■ **Record set**
*** Block opens ***

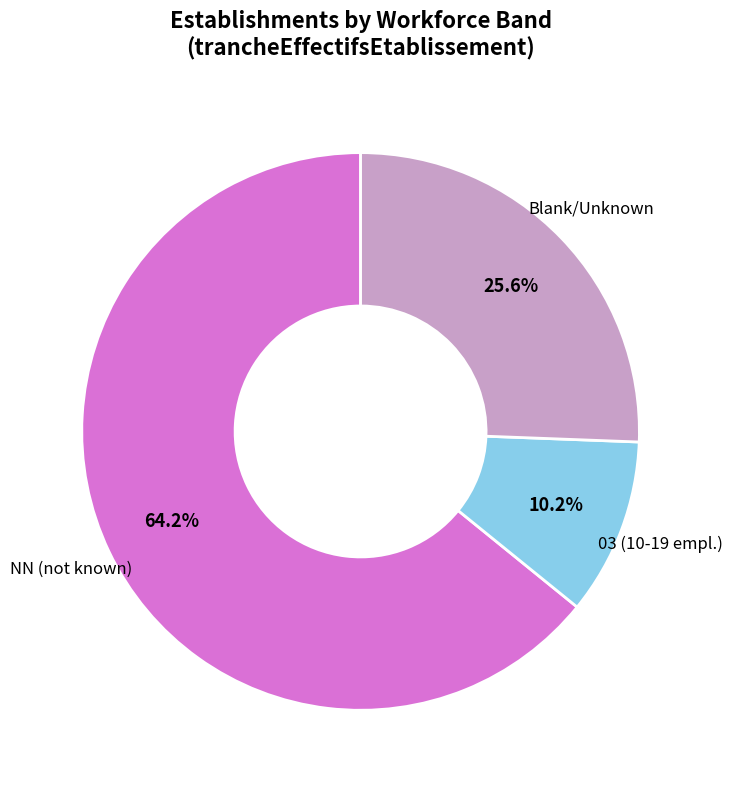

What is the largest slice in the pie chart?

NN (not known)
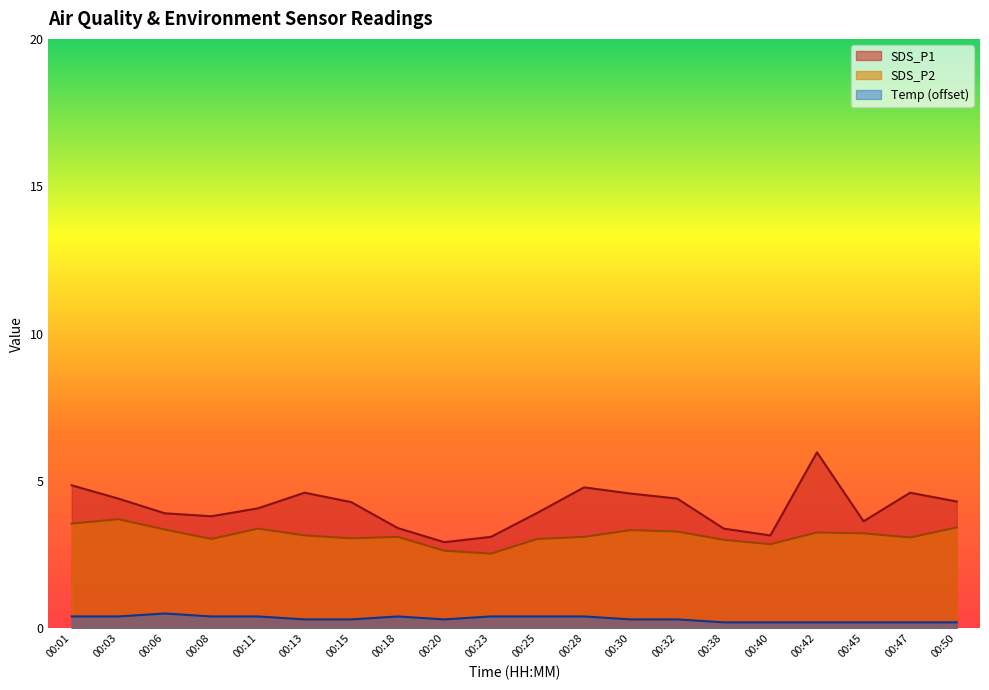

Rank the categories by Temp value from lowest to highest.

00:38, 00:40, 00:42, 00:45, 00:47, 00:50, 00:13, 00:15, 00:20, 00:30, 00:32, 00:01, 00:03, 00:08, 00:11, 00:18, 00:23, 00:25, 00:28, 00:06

*** Block closes ***
*** Block opens ***

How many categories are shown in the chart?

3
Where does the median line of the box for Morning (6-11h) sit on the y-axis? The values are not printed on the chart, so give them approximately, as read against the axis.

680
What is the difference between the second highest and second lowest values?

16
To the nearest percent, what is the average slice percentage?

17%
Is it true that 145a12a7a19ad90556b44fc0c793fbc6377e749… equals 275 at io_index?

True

*** Block closes ***
*** Block opens ***

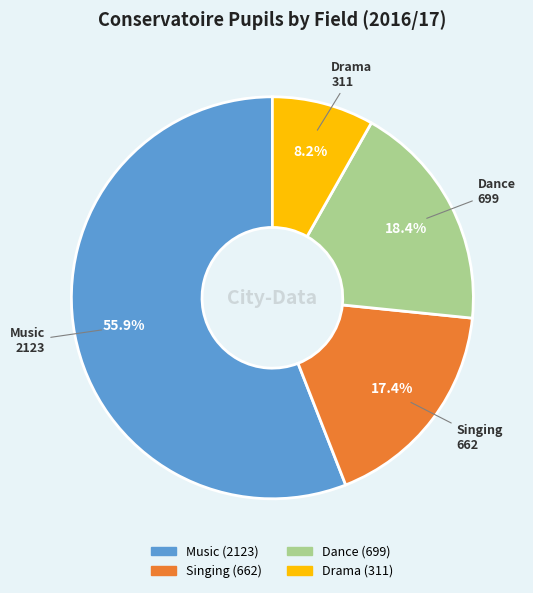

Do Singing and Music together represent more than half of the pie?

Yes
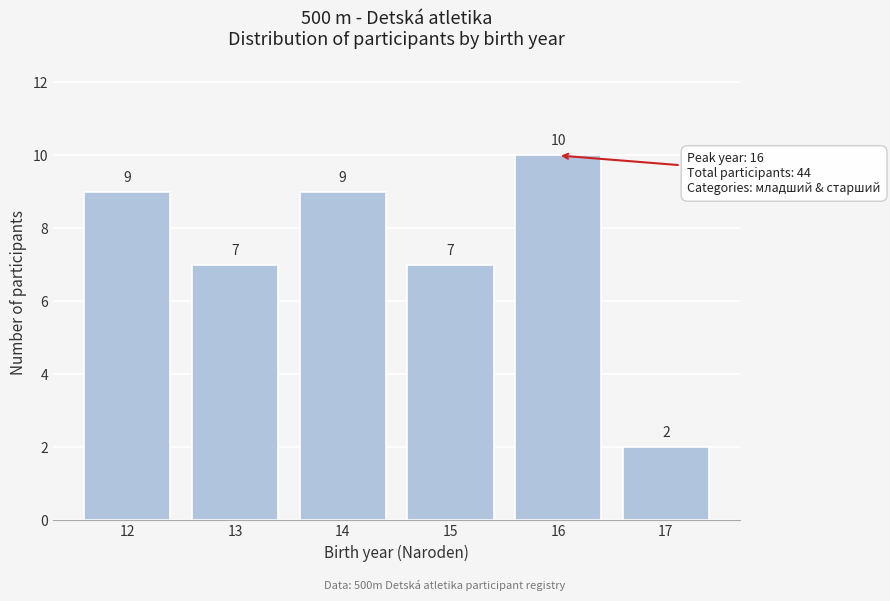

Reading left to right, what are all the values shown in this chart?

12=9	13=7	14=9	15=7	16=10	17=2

*** Block closes ***

■ **Work instruction**
Rewrite everything from the line with "What is the largest slice in the pie chart?" down to the line with "00:25, 00:28, 00:06", putting "Temperature" in place of "Temp" and changing nothing else. Leave the pictures out.

■ **Expected answer**
What is the largest slice in the pie chart?

NN (not known)

Rank the categories by Temperature value from lowest to highest.

00:38, 00:40, 00:42, 00:45, 00:47, 00:50, 00:13, 00:15, 00:20, 00:30, 00:32, 00:01, 00:03, 00:08, 00:11, 00:18, 00:23, 00:25, 00:28, 00:06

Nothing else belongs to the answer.